Voir la presse espagnole, El Pais, ABC, La Razón, El Periódico et tous les autres (souvent maintenus par des subsides de l’Etat), inventer et amplifier des mensonges m’a enragé longtemps, jusqu’à ce que nous en prenions l’habitude. Voir que les journaux français, les grands Le Monde et Le Figaro en tête, et les télévisions, relayent ces mensonges et occultent les faits criminels découverts en Espagne que le Gouvernement actuel a menés dans ce pays impunément (non pas uniquement sur le problème catalan, mais aussi sur la corruption, par exemple) et qui démontrent qu’en Espagne les libertés essentielles ne sont plus garanties, m’attriste et m’inquiète. Voir la une de Charlie Hebdo « cagouler » et mettre des mitraillettes dans les mains de ceux qui ont fait la première révolution populaire pacifique avec un courage sans limite pour défendre les droits fondamentaux face aux violences d’Etat, et à la fois soutenir les positions d’un gouvernement espagnol sorti de la dictature franquiste utilisant des moyens interdits par la loi pour attaquer tout un peuple, tout en affirmant que ce gouvernement-là défend l’état de droit, m’achève. Ça m’achève presque, parce que la colère nous maintiendra en vie, comme elle nous avait maintenus avant le 20/11/1975, mort de Franco.

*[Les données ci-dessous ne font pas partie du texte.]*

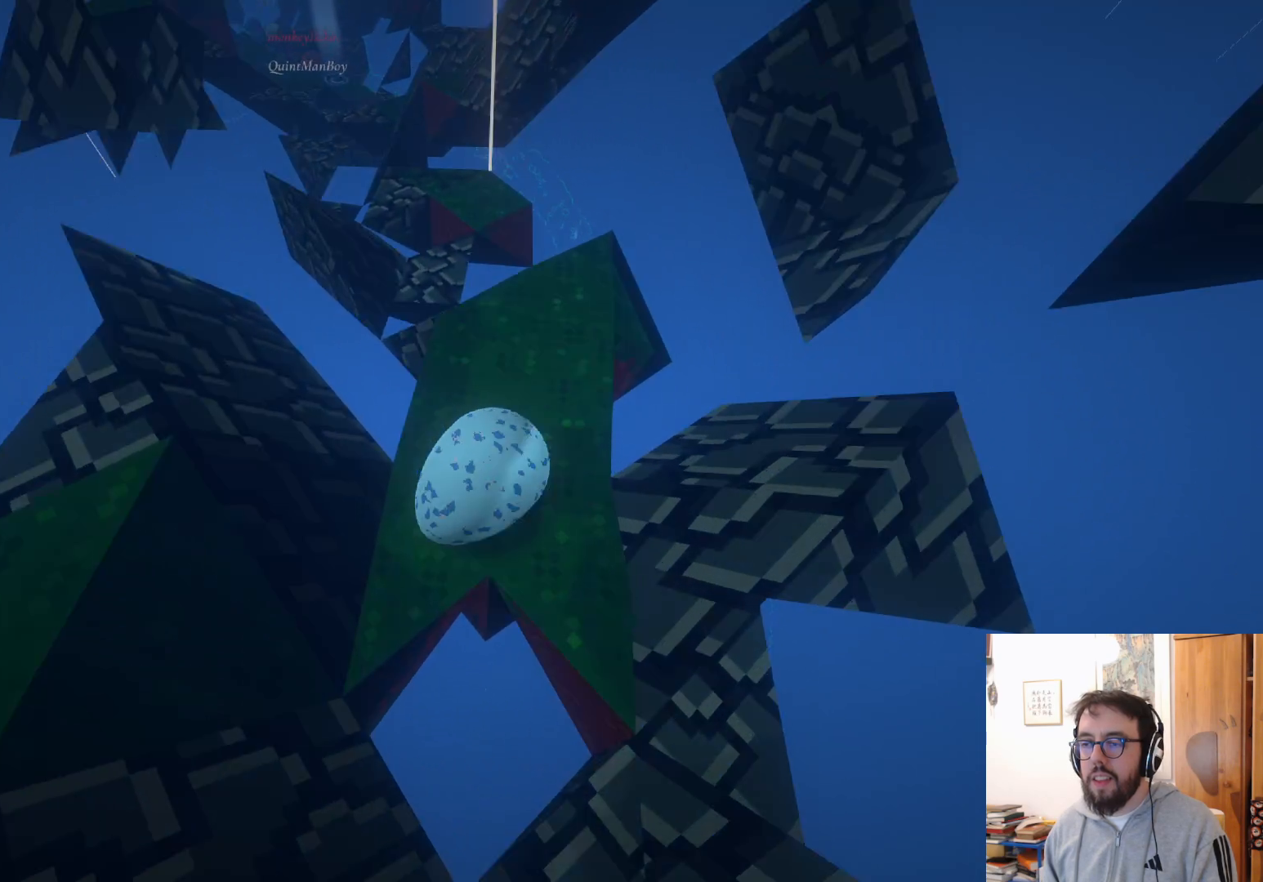
{"buttons": [], "left_stick": "up", "right_stick": "center", "events": [[50, "left_stick", "center"], [133, "right_stick", "left"], [233, "right_stick", "center"], [250, "left_stick", "up"]]}
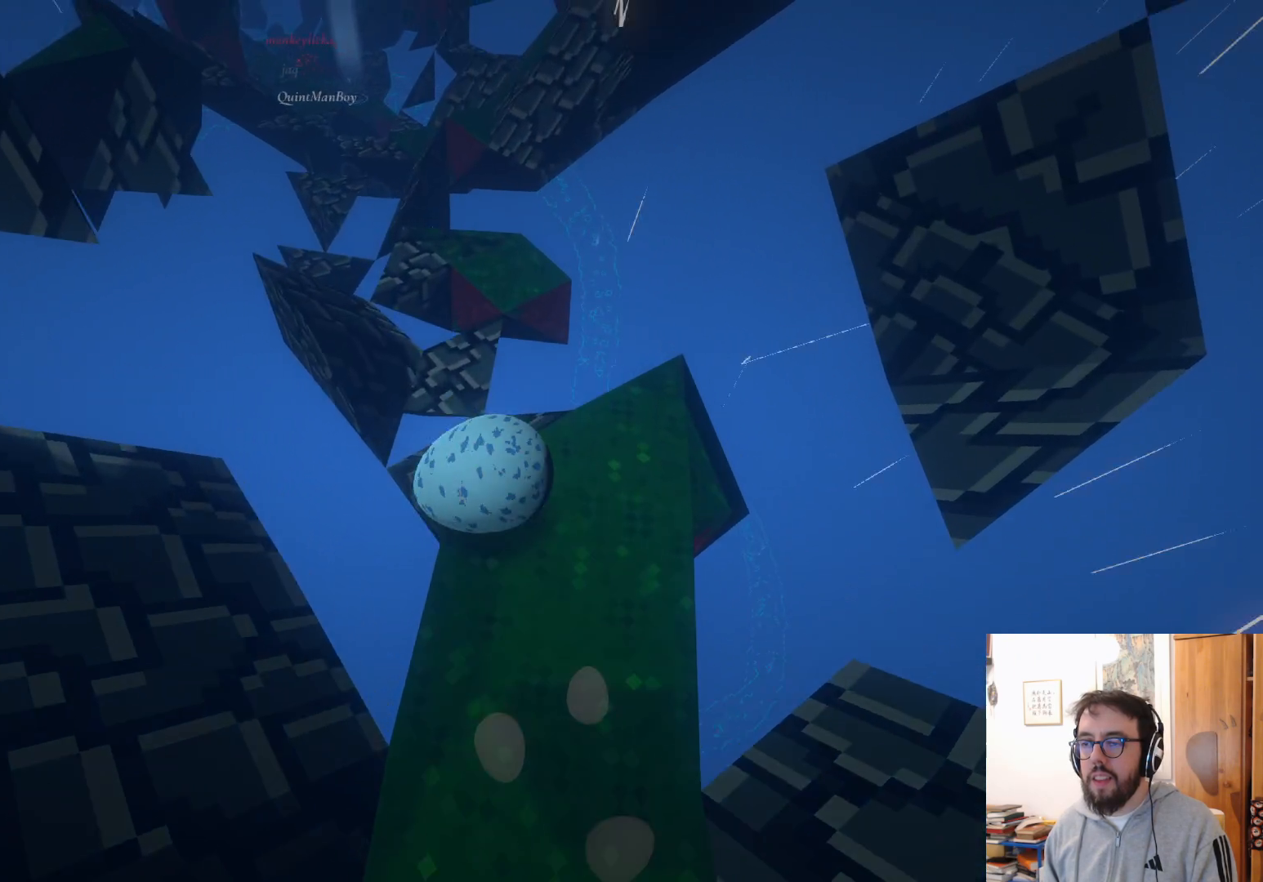
{"buttons": [], "left_stick": "left", "right_stick": "center", "events": [[133, "A", "down"], [383, "A", "up"], [433, "left_stick", "left"]]}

Détrompons-nous, l’Espagne ça fait longtemps qu’elle a arrêté de respecter sa propre constitution et elle a mis des tribunaux contrôlés par le gouvernement espagnol au-dessus des décisions du peuple en contradiction avec l’article premier de sa tant évoquée constitution de 1978 :

  • « 1.1. L'Espagne constitue un État de droit, social et démocratique, qui défend comme valeurs suprêmes de son ordre juridique la liberté, la justice, l'égalité et le pluralisme politique.
  • 1.2. La souveraineté nationale appartient au peuple espagnol, dont émanent les pouvoirs de l'État. »

Il commence à se savoir maintenant que le parti au pouvoir à Madrid a eu une démarche contre l’esprit et le texte de la Constitution, bien visible avec la décision de juin 2010 du Tribunal Constitutionnel (déjà commenté). Mais le gouvernement de Madrid n’en est pas resté là dans la persécution politique de la Catalogne. Il a poursuivi en empêchant le parlement catalan de mettre en application les lois que les représentants du peuple librement élus ont approuvées. Des lois de toute sorte, sur le droit de succession, sur l’éducation, mais encore sur la promotion de l’accueil aux immigrants que le « Parlament » Catalan avait souhaitée, et tant d’autres. Avec la maitrise du pouvoir judiciaire qu’ils ont nommé, ils ont bloqué le pouvoir législatif et le pouvoir exécutif catalans. L’usurpation des fonctions et responsabilités octroyées par l’Estatut et la Constitution, à l’exécutif catalan a été flagrante. En reprenant le contrôle de la « Conselleria de Finances de la Generalitat », ils ont confisqué les compétences du gouvernement autonome, en déplaçant des milliers de policiers et Guardia Civil  de toute l’Espagne qui ont envahi les rues pour « maintenir l’ordre » ont confisqué les compétences sur la sécurité du territoire. Ce sont ces forces-là qui ont été responsables des premières et seules violences de toute l’histoire du « Processus » vers l’indépendance commencé par clameur populaire le 10 juillet 2010.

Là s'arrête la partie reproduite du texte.